§ What is required
Your answer should be the records again, unchanged in wording and free of images.

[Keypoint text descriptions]
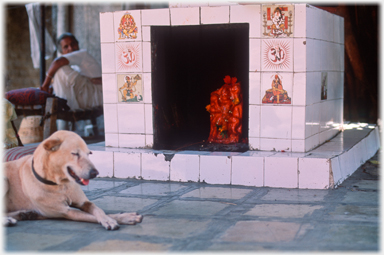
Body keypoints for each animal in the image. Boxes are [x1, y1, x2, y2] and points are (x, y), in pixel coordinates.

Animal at [3, 130, 142, 230]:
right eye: (75, 154)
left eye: (89, 153)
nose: (95, 173)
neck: (60, 185)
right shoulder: (66, 212)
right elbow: (91, 216)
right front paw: (113, 220)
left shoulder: (83, 202)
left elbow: (98, 209)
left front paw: (121, 217)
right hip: (5, 180)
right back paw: (9, 220)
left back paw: (24, 214)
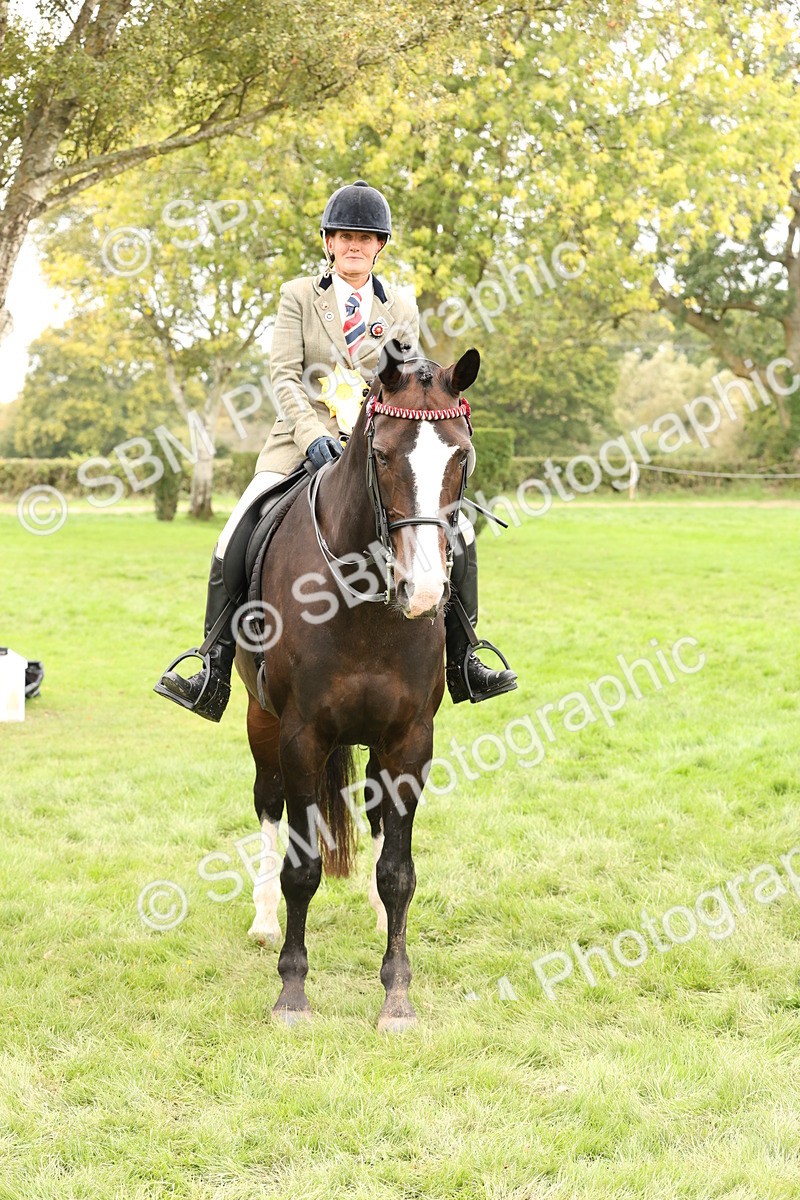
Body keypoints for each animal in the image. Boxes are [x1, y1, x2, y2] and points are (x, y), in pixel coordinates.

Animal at [235, 340, 479, 1031]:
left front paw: (397, 996)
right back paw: (264, 919)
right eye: (383, 454)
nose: (423, 591)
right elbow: (302, 868)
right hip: (261, 724)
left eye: (461, 455)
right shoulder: (301, 736)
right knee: (267, 806)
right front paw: (292, 992)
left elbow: (399, 870)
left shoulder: (410, 740)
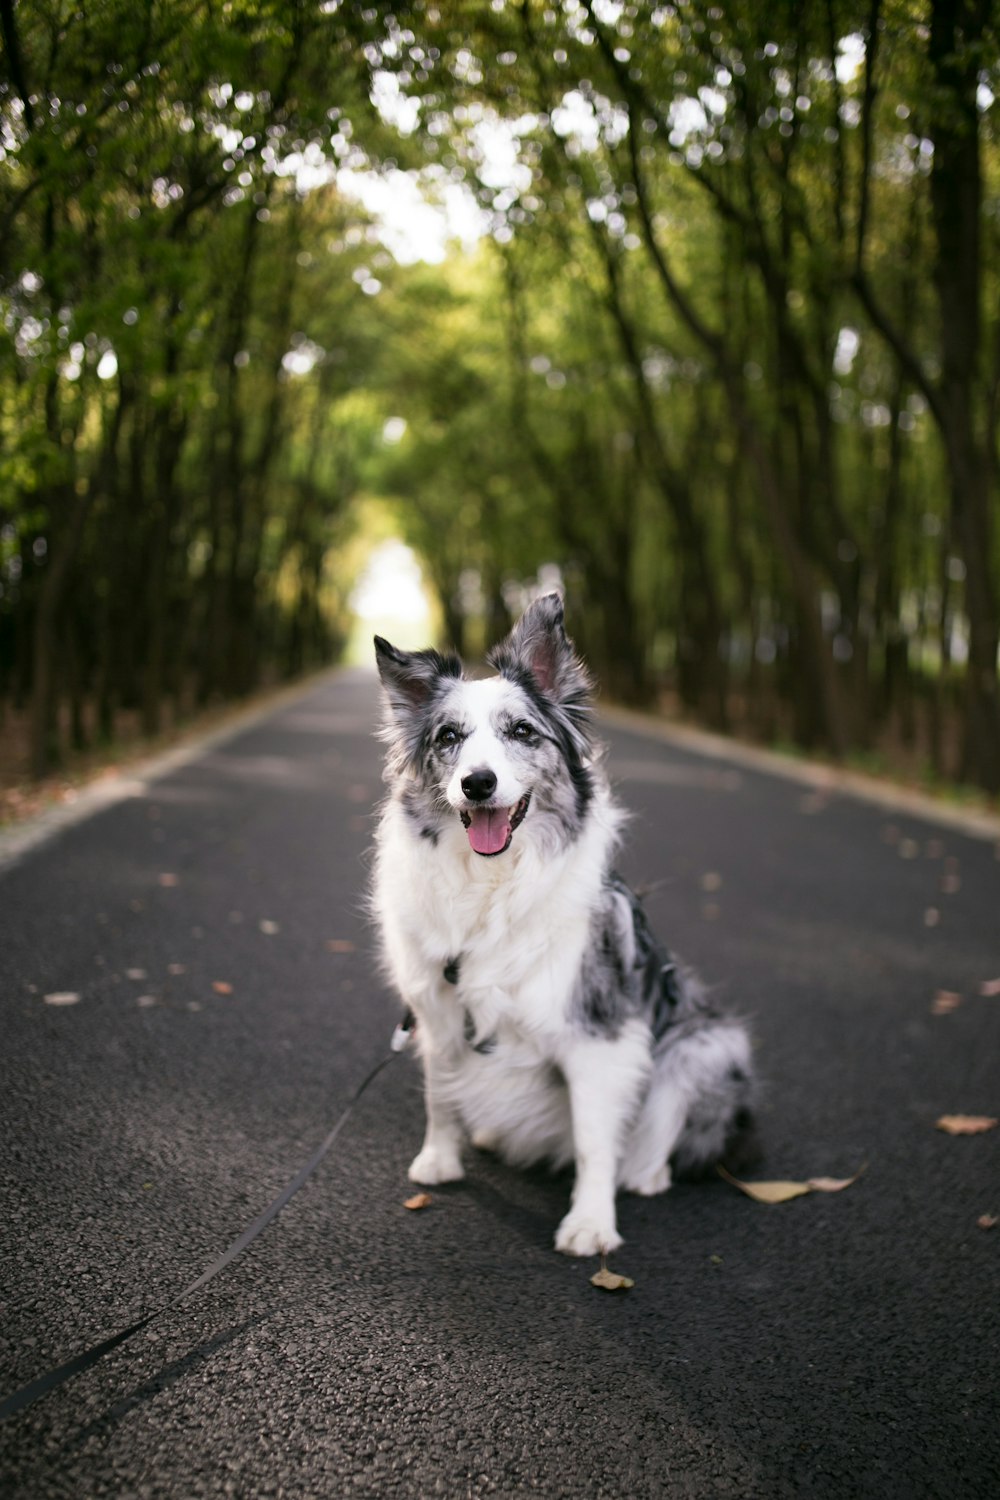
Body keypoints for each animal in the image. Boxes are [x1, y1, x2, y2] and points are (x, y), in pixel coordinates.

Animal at [374, 591, 758, 1260]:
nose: (478, 783)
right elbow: (439, 1095)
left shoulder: (599, 1034)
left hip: (709, 1043)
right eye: (449, 737)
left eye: (522, 732)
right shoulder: (438, 1010)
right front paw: (439, 1160)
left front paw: (591, 1224)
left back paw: (647, 1172)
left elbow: (593, 1140)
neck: (491, 886)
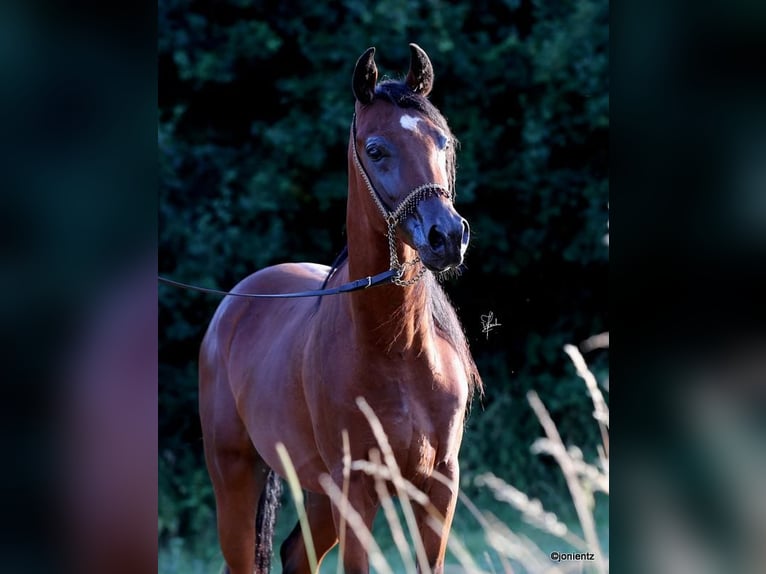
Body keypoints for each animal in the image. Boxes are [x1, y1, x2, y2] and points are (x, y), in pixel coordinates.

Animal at [198, 43, 482, 574]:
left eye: (443, 142)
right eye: (376, 149)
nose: (447, 236)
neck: (397, 348)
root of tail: (232, 308)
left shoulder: (439, 487)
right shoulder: (355, 491)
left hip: (316, 492)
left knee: (295, 555)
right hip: (235, 479)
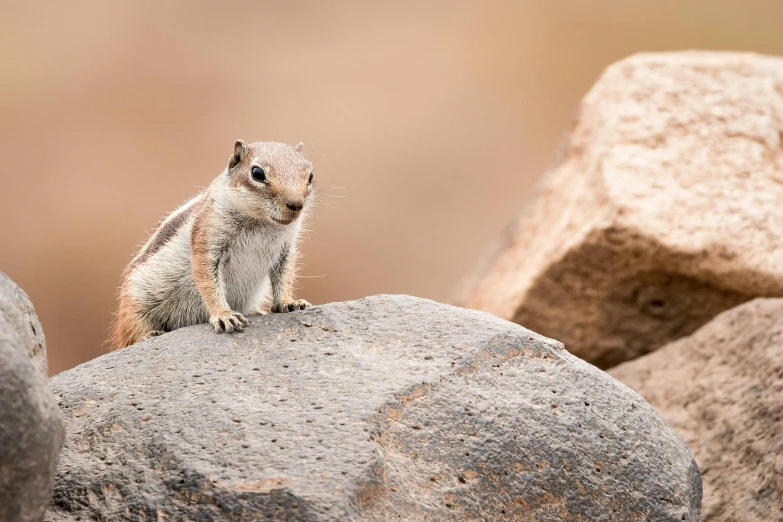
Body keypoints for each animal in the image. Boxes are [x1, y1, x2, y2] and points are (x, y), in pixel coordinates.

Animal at [112, 140, 314, 348]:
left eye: (310, 175)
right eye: (257, 173)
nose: (296, 204)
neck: (261, 221)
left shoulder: (286, 249)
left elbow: (285, 275)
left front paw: (289, 302)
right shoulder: (207, 240)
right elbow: (208, 282)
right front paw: (225, 315)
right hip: (135, 302)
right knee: (132, 330)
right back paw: (149, 334)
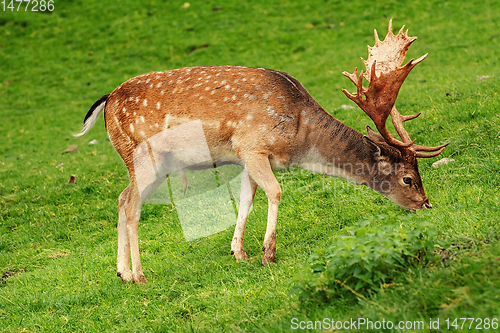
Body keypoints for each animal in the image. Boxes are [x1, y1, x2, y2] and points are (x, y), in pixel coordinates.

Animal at [73, 18, 450, 282]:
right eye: (407, 178)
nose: (426, 204)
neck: (299, 135)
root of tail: (105, 102)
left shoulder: (245, 158)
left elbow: (246, 200)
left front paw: (239, 252)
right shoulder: (252, 146)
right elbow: (275, 191)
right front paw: (268, 252)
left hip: (140, 162)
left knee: (122, 198)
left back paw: (122, 272)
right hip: (144, 155)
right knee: (132, 204)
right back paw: (138, 274)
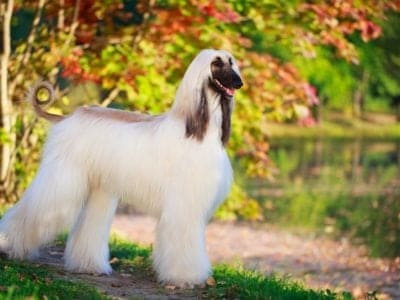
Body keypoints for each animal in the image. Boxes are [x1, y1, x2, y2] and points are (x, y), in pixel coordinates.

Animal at [0, 48, 244, 286]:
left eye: (232, 62)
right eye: (216, 63)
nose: (239, 82)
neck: (199, 128)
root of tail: (67, 117)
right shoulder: (184, 204)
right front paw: (186, 277)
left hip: (99, 187)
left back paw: (88, 265)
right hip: (62, 178)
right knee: (35, 209)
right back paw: (9, 245)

§ Completed task
Body keypoints for each animal in the image. Boxes are [x1, y1, x2, y2] and points are (x, y), in pixel coordinates.

Animal at [3, 130, 142, 230]:
right eye: (75, 154)
left eye: (89, 153)
nose: (95, 173)
neck: (60, 185)
right shoulder: (66, 212)
right elbow: (91, 216)
right front paw: (113, 220)
left shoulder: (83, 202)
left elbow: (98, 209)
left front paw: (121, 217)
right hip: (5, 180)
right back paw: (9, 220)
left back paw: (24, 214)
Body keypoints for each animal in the image. Boxes are [x1, y1, x2, y2] and points are (x, y), in pixel coordinates.

Animal at [235, 340, 479, 1031]:
left front paw: (397, 996)
right back paw: (264, 919)
right eye: (383, 454)
nose: (423, 591)
right elbow: (302, 868)
right hip: (261, 724)
left eye: (461, 455)
right shoulder: (301, 736)
right knee: (267, 806)
right front paw: (292, 992)
left elbow: (399, 870)
left shoulder: (410, 740)
Body keypoints for each animal in the image. Boxes are [x1, y1, x2, y2] and points are (x, y), in pixel coordinates.

Animal at [374, 591, 758, 1260]:
nose: (478, 783)
right elbow: (439, 1095)
left shoulder: (599, 1034)
left hip: (709, 1043)
right eye: (449, 737)
left eye: (522, 732)
right shoulder: (438, 1010)
right front paw: (439, 1160)
left front paw: (591, 1224)
left back paw: (647, 1172)
left elbow: (593, 1140)
neck: (491, 886)
Body keypoints for each animal in the image. Boxes are [x1, y1, x2, y2] and points are (x, y), in pixel coordinates.

Animal at [198, 43, 482, 574]:
left eye: (443, 142)
right eye: (376, 149)
nose: (447, 236)
neck: (397, 348)
root of tail: (232, 308)
left shoulder: (439, 487)
right shoulder: (355, 491)
left hip: (316, 492)
left knee: (295, 555)
right hip: (235, 479)
Body keypoints for each animal in the image. Boxes are [x1, y1, x2, y2] and points are (x, y), in pixel coordinates.

Animal at [112, 140, 314, 348]:
left eye: (310, 175)
right eye: (257, 173)
nose: (296, 204)
neck: (261, 221)
left shoulder: (286, 249)
left elbow: (285, 275)
left front paw: (289, 302)
right shoulder: (207, 240)
right elbow: (208, 282)
right front paw: (225, 315)
right hip: (135, 302)
right knee: (132, 330)
right back paw: (149, 334)
Body keypoints for each animal in the image. Boxes are [x1, y1, x2, y2] and points are (x, y), in pixel coordinates.

Animal at [73, 18, 450, 282]:
right eye: (407, 178)
nose: (426, 204)
neck: (299, 135)
root of tail: (105, 102)
left shoulder: (245, 158)
left elbow: (246, 200)
left front paw: (239, 252)
right shoulder: (252, 146)
right elbow: (275, 191)
right front paw: (268, 252)
left hip: (140, 162)
left knee: (122, 198)
left back paw: (122, 272)
right hip: (144, 155)
right knee: (132, 204)
right back paw: (138, 274)
Body keypoints for each animal in the image. Boxes are [x1, y1, x2, y2] and points are (x, y), in pixel coordinates.

Animal at [0, 48, 244, 286]:
left eye: (232, 62)
right eye: (216, 63)
nose: (239, 82)
neck: (199, 128)
root of tail: (67, 117)
right shoulder: (184, 204)
right front paw: (186, 277)
left hip: (99, 187)
left back paw: (88, 265)
right hip: (62, 178)
right knee: (35, 209)
right back paw: (9, 245)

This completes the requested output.